Code coverage
- Tier: Free, Premium, Ultimate
- Offering: GitLab.com, GitLab Self-Managed, GitLab Dedicated
To track code coverage in merge requests, you can display a percentage in the MR widget, annotate individual lines in the MR diff, or both. Each output requires a separate keyword. Configuring one does not enable the other.
| Output | Keyword |
|---|---|
| Show a coverage percentage in the MR widget, pipeline list, and analytics graphs | coverage |
| Show line-by-line annotations in the MR diff | artifacts:reports:coverage_report |
To get both outputs, configure both keywords.
Coverage reporting
Coverage reporting extracts a percentage from your test tool’s job log output.
You define a regular expression in the coverage keyword.
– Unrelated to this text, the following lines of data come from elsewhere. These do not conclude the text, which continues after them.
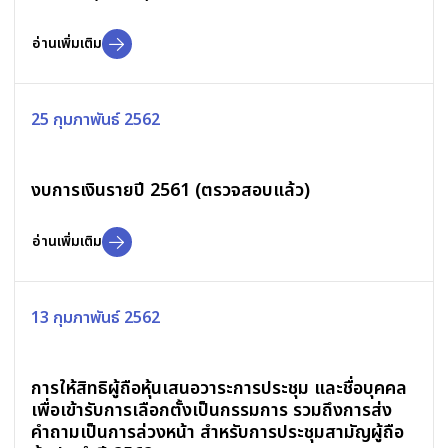
อ่านเพิ่มเติม
25 กุมภาพันธ์ 2562
งบการเงินรายปี 2561 (ตรวจสอบแล้ว)
อ่านเพิ่มเติม
13 กุมภาพันธ์ 2562
การให้สิทธิผู้ถือหุ้นเสนอวาระการประชุม และชื่อบุคคล
เพื่อเข้ารับการเลือกตั้งเป็นกรรมการ รวมถึงการส่ง
คำถามเป็นการล่วงหน้า สำหรับการประชุมสามัญผู้ถือ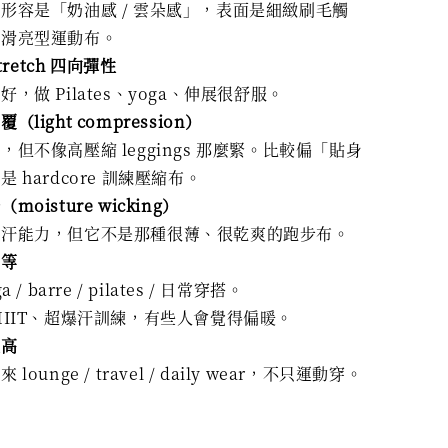
形容是「奶油感 / 雲朵感」，表面是細緻刷毛觸
是滑亮型運動布。
stretch 四向彈性
，做 Pilates、yoga、伸展很舒服。
（light compression）
，但不像高壓縮 leggings 那麼緊。比較偏「貼身
 hardcore 訓練壓縮布。
moisture wicking）
排汗能力，但它不是那種很薄、很乾爽的跑步布。
中等
a / barre / pilates / 日常穿搭。
HIIT、超爆汗訓練，有些人會覺得偏暖。
很高
lounge / travel / daily wear，不只運動穿。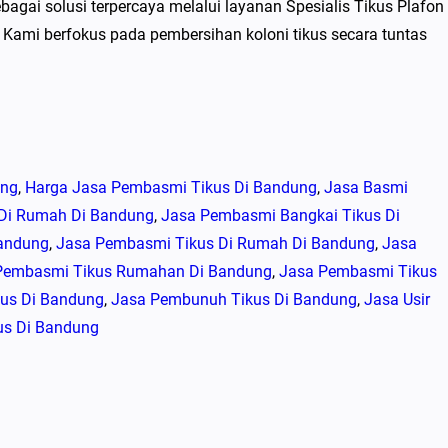
bagai solusi terpercaya melalui layanan Spesialis Tikus Plafon
Kami berfokus pada pembersihan koloni tikus secara tuntas
ung
, 
Harga Jasa Pembasmi Tikus Di Bandung
, 
Jasa Basmi
 Di Rumah Di Bandung
, 
Jasa Pembasmi Bangkai Tikus Di
andung
, 
Jasa Pembasmi Tikus Di Rumah Di Bandung
, 
Jasa
Pembasmi Tikus Rumahan Di Bandung
, 
Jasa Pembasmi Tikus
kus Di Bandung
, 
Jasa Pembunuh Tikus Di Bandung
, 
Jasa Usir
s Di Bandung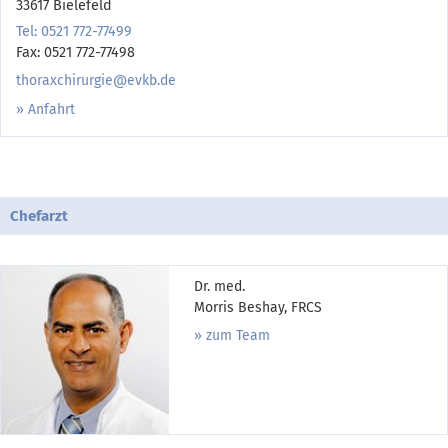
33617 Bielefeld
Tel: 0521 772-77499
Fax: 0521 772-77498
thoraxchirurgie@evkb.de
Anfahrt
Chefarzt
Dr. med.
Morris Beshay, FRCS
zum Team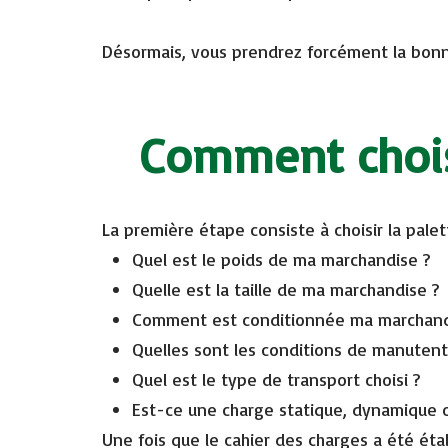
Désormais, vous prendrez forcément la bon
Comment choisi
La première étape consiste à choisir la pale
Quel est le poids de ma marchandise ?
Quelle est la taille de ma marchandise ?
Comment est conditionnée ma marchan
Quelles sont les conditions de manuten
Quel est le type de transport choisi ?
Est-ce une charge statique, dynamique 
Une fois que le cahier des charges a été étab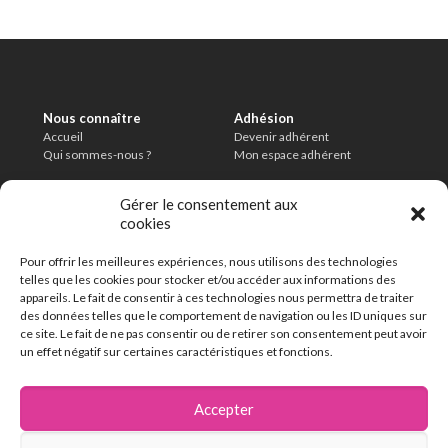
Nous connaître
Adhésion
Accueil
Devenir adhérent
Qui sommes-nous ?
Mon espace adhérent
Informations légales
Conditions
Gérer le consentement aux
Mentions légales
Charte de modération
cookies
Politique de confidentialité
CGU
Délais de conservation
Pour offrir les meilleures expériences, nous utilisons des technologies
En savoir plus
telles que les cookies pour stocker et/ou accéder aux informations des
FAQ
appareils. Le fait de consentir à ces technologies nous permettra de traiter
Contact
des données telles que le comportement de navigation ou les ID uniques sur
ce site. Le fait de ne pas consentir ou de retirer son consentement peut avoir
un effet négatif sur certaines caractéristiques et fonctions.
162 chemin de la Thillaye
14100 Lisieux
Accepter
02 31 32 46 46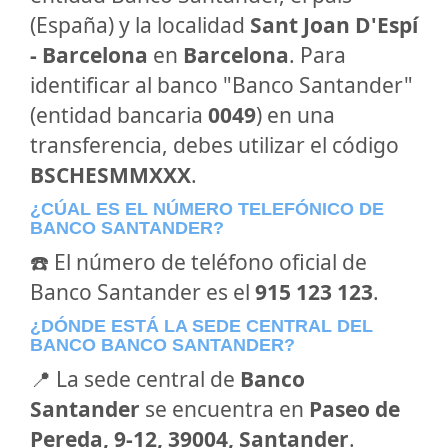
(España) y la localidad
Sant Joan D'Espí
- Barcelona
en
Barcelona
. Para
identificar al banco "Banco Santander"
(entidad bancaria
0049
) en una
transferencia, debes utilizar el código
BSCHESMMXXX
.
¿CÚAL ES EL NÚMERO TELEFÓNICO DE
BANCO SANTANDER?
☎️ El número de teléfono oficial de
Banco Santander es el
915 123 123
.
¿DÓNDE ESTÁ LA SEDE CENTRAL DEL
BANCO BANCO SANTANDER?
📍 La sede central de
Banco
Santander
se encuentra en
Paseo de
Pereda, 9-12, 39004, Santander
.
GitLab scans the job log,
extracts the first matching number, and stores it.
GitLab displays this value in:
- The MR widget, including the delta compared to the target branch.
- The pipeline job list.
- Per-project and per-group coverage history graphs in Analyze > Repository analytics.
- Coverage badges.
- The
Coverage-Checkapproval rule (Premium and Ultimate), which can require approval when coverage drops.
For setup instructions, see configure coverage reporting.
Coverage visualization
Coverage visualization parses a Cobertura or JaCoCo XML report that your test job uploads as a CI/CD artifact. After the pipeline completes, GitLab processes the report in the background and annotates lines in the MR diff.
Annotations appear only on files that are changed in the MR diff. Files not changed in the MR are not annotated, even if the report includes coverage data for them.
For setup instructions, see configure coverage visualization.